Nos corredores deixei a minha proposta com alguns médicos e outros participantes, mesmo um alto dignitário da pastoral da saúde do Vaticano, meu amigo. Esta centra-se na necessidade de congressos e encontros sobre o empowerment dos cidadãos nos cuidados da própria saúde, isto é, na formação e treino de auto-cuidados de prevenção, promoção, e de “cuidados continuados” de si mesmo. Então os cidadão têm que ser treinados em tanta coisa da vida, menos em cuidar de si? Lembram-se de quando diziam que era perigoso os cidadãos usarem eles mesmos para si e para os outros o termómetro, verificar a pulsação, usar o aparelho de tensão arterial, verificar a glicemia, auto-administrar a insulina…e agora o desfibrilhador depois de treinados. Tudo era perigosos mesmo que os utilizadores tivessem formação elevada noutras áreas. Treinar em auto-cuidados vai sendo a única maneira de responder a muitas situações de saúde, deixando para os técnicos , médicos ou outros, os 50% de tratamentos e cuidados mais especializados e (ainda) menos acessíveis aos auto-cuidados do cidadão comum.
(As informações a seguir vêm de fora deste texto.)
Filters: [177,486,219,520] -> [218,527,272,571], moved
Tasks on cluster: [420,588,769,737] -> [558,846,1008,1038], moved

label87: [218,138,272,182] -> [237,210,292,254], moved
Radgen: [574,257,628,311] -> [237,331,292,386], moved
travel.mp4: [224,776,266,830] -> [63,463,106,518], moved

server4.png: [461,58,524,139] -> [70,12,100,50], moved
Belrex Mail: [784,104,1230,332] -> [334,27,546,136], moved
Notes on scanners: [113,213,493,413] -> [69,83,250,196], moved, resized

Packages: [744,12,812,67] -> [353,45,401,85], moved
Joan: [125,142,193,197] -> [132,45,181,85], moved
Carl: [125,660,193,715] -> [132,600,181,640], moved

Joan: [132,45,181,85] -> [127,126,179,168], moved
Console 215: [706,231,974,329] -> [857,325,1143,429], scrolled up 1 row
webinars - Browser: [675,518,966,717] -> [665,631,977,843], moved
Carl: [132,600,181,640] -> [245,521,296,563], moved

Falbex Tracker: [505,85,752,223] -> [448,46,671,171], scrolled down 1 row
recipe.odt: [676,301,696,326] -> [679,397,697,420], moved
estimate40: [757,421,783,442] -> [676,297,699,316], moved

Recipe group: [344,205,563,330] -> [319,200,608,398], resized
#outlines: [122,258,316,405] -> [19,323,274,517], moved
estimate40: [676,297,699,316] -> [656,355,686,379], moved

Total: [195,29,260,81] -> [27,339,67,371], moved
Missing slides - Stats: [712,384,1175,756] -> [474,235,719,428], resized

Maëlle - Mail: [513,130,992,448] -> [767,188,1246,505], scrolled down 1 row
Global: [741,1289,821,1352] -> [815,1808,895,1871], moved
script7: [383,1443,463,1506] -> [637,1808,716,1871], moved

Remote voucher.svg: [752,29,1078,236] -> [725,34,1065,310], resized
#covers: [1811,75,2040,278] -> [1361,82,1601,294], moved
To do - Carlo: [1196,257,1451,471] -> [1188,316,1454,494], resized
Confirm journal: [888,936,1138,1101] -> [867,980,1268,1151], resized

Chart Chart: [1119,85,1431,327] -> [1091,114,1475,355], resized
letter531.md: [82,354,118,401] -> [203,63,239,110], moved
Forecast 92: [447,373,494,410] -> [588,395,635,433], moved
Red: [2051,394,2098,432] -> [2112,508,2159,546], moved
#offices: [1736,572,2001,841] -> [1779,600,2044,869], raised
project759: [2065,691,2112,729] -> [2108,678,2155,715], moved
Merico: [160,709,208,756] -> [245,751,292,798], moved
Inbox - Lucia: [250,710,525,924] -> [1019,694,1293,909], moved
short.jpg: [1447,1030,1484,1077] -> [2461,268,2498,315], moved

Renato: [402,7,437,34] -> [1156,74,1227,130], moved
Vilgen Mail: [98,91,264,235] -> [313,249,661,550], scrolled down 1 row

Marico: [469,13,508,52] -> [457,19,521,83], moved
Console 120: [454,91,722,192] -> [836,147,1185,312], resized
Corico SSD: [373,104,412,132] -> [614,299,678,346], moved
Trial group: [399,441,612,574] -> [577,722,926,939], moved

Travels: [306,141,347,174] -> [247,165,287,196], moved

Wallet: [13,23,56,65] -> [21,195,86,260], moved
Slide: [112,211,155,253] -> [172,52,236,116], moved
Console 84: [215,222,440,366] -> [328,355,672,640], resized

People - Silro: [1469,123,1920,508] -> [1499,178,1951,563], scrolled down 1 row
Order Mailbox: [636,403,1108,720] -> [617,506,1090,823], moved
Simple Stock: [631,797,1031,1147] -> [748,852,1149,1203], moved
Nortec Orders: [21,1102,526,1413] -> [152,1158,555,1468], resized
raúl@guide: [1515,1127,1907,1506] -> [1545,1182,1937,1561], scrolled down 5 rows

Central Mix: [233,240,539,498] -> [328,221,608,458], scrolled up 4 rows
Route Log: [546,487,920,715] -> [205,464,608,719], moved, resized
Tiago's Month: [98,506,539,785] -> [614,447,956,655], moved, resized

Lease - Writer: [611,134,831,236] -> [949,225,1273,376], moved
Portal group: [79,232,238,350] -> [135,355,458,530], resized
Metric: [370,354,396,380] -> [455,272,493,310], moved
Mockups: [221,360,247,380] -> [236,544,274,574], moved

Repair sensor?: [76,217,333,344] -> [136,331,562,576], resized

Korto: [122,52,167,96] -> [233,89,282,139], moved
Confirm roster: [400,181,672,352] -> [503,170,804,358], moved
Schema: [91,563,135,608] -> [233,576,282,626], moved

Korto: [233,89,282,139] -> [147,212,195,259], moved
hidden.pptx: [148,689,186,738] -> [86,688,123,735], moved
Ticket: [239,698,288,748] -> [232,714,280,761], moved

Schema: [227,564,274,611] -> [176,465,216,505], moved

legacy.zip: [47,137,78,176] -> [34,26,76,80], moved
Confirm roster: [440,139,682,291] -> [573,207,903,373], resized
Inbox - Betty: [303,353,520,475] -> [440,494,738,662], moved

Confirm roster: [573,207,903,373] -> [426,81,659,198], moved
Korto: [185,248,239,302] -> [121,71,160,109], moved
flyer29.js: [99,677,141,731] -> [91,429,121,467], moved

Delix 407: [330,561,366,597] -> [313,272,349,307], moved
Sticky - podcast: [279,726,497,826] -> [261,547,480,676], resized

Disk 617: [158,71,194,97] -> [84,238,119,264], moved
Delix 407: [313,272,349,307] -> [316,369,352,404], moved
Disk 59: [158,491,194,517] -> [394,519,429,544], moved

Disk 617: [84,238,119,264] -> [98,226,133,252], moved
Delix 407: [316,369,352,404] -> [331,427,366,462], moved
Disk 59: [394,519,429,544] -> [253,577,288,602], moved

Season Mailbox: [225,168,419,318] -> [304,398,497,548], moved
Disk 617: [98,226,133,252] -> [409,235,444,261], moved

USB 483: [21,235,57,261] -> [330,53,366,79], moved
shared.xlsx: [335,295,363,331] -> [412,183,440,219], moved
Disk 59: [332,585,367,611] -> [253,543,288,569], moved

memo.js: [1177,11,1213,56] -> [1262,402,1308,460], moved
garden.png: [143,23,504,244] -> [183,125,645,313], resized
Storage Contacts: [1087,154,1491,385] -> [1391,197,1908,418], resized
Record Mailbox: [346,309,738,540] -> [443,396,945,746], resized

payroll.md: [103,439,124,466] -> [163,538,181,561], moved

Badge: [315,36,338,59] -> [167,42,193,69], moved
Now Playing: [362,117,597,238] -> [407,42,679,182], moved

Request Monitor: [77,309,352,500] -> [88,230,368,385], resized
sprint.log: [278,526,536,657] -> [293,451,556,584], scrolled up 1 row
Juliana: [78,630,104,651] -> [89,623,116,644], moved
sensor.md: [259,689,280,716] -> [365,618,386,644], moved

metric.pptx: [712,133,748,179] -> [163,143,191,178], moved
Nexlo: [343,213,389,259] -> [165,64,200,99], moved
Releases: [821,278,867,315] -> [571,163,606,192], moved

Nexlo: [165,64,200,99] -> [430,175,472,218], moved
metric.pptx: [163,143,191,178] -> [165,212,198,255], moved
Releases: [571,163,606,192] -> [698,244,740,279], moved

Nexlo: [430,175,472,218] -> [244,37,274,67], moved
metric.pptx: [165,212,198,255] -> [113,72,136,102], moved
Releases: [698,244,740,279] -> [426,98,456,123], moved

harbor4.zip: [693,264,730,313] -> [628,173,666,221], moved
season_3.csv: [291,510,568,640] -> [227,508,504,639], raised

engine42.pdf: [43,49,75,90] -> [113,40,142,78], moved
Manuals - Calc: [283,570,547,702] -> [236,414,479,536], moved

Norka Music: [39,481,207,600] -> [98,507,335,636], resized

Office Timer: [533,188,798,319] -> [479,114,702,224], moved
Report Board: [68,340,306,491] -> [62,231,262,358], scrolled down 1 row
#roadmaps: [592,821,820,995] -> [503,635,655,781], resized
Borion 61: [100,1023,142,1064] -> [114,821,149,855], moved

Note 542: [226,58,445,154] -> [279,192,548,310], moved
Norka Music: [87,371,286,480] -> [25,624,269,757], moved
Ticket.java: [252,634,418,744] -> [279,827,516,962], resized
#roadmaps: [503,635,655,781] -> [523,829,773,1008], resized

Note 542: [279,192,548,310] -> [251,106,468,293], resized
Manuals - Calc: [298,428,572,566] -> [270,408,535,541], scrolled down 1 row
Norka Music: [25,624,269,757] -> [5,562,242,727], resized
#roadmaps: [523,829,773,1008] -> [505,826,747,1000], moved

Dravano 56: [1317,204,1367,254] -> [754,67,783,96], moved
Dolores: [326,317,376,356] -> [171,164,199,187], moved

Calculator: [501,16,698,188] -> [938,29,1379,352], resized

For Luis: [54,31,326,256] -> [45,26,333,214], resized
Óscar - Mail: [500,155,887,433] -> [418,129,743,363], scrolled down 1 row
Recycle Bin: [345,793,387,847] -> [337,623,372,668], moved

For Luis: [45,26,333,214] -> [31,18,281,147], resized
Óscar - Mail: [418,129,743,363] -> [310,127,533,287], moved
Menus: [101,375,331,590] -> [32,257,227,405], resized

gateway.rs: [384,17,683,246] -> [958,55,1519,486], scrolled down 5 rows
Não concordo totalmente, mas penso que foi ponto pertinente para obrigar a reflectir, a questão que um médico deixou no congresso do norte. Cito de memória. A quem interessam mais tantos cuidados e tratamentos [especializadíssimos, diria eu ]: a pessoas idosas e já muito diminuídas e muito demenciadas? Aos próprios, nem sempre. A S. João de Deus, também não [eu diria: se a pessoa já estiver pronta como João Paulo II quando disse: deixem-me partir].Então a quem interessam mais? Aos que vão investindo à grande em novos hospitais e estruturas para eles. Também interessam ao Instituto S. João de Deus e mais ainda aos que nelas conseguem emprego, e por isso, interessam-me também a mim, arrematou o médico.

Deixou um amargo de boca a verificação que uma assistente social referiu sobre o terreno em que se move: grande parte, senão a maioria, dos idosos e muito idosos nem sequer têm uma reforma ou pensão que lhes permita comer e muito menos ser acolhido num lar dos mais simples e menos caros, às vezes sem as condições mínimas. E muitos desses também não têm família para eles.

Ao leitor deixo esta dica amiga: cuide da sua saúde desde os vinte ou trinta anos, ou dos sessenta ou setenta, se já não puder ser antes. Faça tudo ao seu alcance para evitar as doenças evitáveis para gozar de uma velhice o mais saudável possível; tudo menos morrer por sua vontade. Evitar a ganância, o orgulho do poder e a adição aos prazeres poupa a saúde e está de acordo com o tempo de quaresma. E, entretanto, treine-se em tudo o que são auto-cuidados porque no futuro dificilmente haverá dinheiro para pagar salários a técnicos suficientes para a prestação de todos os cuidados aos mais novos e aos mais velhos.